**SUPPLIED DATA**
····················
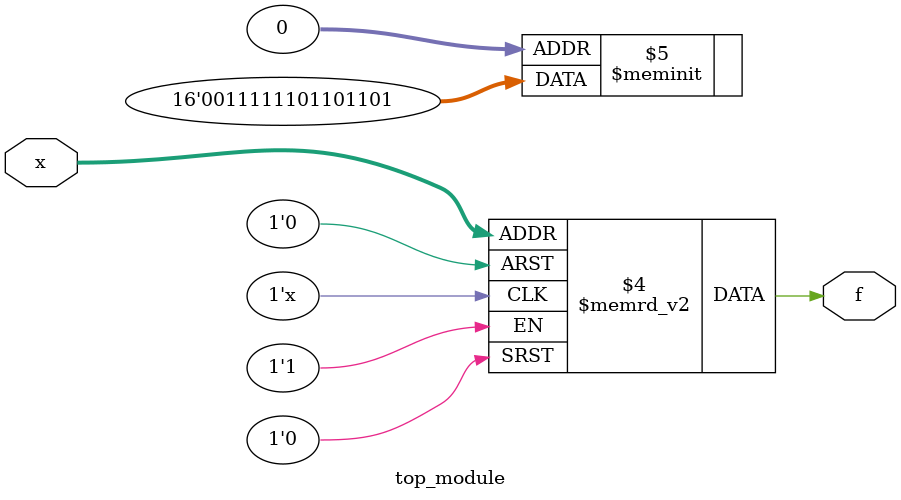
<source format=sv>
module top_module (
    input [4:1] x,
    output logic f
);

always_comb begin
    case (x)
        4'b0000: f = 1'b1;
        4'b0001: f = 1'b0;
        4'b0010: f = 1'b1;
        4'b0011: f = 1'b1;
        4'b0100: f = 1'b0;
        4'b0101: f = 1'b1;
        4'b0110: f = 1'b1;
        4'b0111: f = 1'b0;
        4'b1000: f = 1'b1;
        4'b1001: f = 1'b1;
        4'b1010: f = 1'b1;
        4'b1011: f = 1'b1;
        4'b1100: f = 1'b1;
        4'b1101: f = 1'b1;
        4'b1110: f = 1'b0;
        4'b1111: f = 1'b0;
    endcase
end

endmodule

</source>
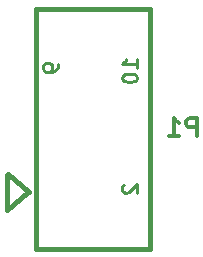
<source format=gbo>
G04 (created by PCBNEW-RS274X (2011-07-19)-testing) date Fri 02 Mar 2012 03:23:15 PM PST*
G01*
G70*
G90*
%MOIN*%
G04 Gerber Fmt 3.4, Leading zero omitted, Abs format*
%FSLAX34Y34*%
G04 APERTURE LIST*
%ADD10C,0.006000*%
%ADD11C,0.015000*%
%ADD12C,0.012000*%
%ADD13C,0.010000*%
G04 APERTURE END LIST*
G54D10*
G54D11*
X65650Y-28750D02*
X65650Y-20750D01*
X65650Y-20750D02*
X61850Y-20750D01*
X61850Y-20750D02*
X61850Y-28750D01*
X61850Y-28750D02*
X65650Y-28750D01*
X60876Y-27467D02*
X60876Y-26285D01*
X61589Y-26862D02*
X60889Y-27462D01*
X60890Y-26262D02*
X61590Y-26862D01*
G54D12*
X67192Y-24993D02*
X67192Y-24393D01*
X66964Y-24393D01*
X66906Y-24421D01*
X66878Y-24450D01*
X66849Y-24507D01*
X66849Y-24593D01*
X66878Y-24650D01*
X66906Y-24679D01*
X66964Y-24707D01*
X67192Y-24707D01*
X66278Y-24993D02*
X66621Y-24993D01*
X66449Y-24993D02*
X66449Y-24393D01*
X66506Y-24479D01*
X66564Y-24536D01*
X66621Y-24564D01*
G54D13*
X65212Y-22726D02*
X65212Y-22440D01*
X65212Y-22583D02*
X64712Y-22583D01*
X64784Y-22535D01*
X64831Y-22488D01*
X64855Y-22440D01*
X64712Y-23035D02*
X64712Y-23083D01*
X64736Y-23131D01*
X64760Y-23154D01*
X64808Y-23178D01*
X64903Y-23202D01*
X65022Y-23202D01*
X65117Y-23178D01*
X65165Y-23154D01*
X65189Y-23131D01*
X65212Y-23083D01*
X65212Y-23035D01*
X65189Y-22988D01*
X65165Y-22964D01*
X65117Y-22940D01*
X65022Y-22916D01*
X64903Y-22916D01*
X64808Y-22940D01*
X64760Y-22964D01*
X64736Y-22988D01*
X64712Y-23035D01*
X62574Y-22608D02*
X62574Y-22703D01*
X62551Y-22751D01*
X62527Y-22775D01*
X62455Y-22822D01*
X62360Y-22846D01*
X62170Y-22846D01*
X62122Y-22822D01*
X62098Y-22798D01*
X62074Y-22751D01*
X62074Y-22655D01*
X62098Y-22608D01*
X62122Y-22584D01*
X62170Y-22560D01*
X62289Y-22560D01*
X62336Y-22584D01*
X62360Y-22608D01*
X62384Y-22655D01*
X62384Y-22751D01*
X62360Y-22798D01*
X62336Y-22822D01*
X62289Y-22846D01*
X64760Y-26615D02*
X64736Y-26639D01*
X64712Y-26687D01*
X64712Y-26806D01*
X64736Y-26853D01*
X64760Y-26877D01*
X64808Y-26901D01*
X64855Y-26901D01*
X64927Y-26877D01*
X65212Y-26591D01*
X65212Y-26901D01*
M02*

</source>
····················
**ABOUT THIS EXERCISE**
Once you reach the line with "X66621Y-24993D01*" in the data above, copy it and every line after it exactly, up to and including the line with "X62289Y-22846D01*".

**TASK RESPONSE**
X66621Y-24993D01*
X66449Y-24993D02*
X66449Y-24393D01*
X66506Y-24479D01*
X66564Y-24536D01*
X66621Y-24564D01*
G54D13*
X65212Y-22726D02*
X65212Y-22440D01*
X65212Y-22583D02*
X64712Y-22583D01*
X64784Y-22535D01*
X64831Y-22488D01*
X64855Y-22440D01*
X64712Y-23035D02*
X64712Y-23083D01*
X64736Y-23131D01*
X64760Y-23154D01*
X64808Y-23178D01*
X64903Y-23202D01*
X65022Y-23202D01*
X65117Y-23178D01*
X65165Y-23154D01*
X65189Y-23131D01*
X65212Y-23083D01*
X65212Y-23035D01*
X65189Y-22988D01*
X65165Y-22964D01*
X65117Y-22940D01*
X65022Y-22916D01*
X64903Y-22916D01*
X64808Y-22940D01*
X64760Y-22964D01*
X64736Y-22988D01*
X64712Y-23035D01*
X62574Y-22608D02*
X62574Y-22703D01*
X62551Y-22751D01*
X62527Y-22775D01*
X62455Y-22822D01*
X62360Y-22846D01*
X62170Y-22846D01*
X62122Y-22822D01*
X62098Y-22798D01*
X62074Y-22751D01*
X62074Y-22655D01*
X62098Y-22608D01*
X62122Y-22584D01*
X62170Y-22560D01*
X62289Y-22560D01*
X62336Y-22584D01*
X62360Y-22608D01*
X62384Y-22655D01*
X62384Y-22751D01*
X62360Y-22798D01*
X62336Y-22822D01*
X62289Y-22846D01*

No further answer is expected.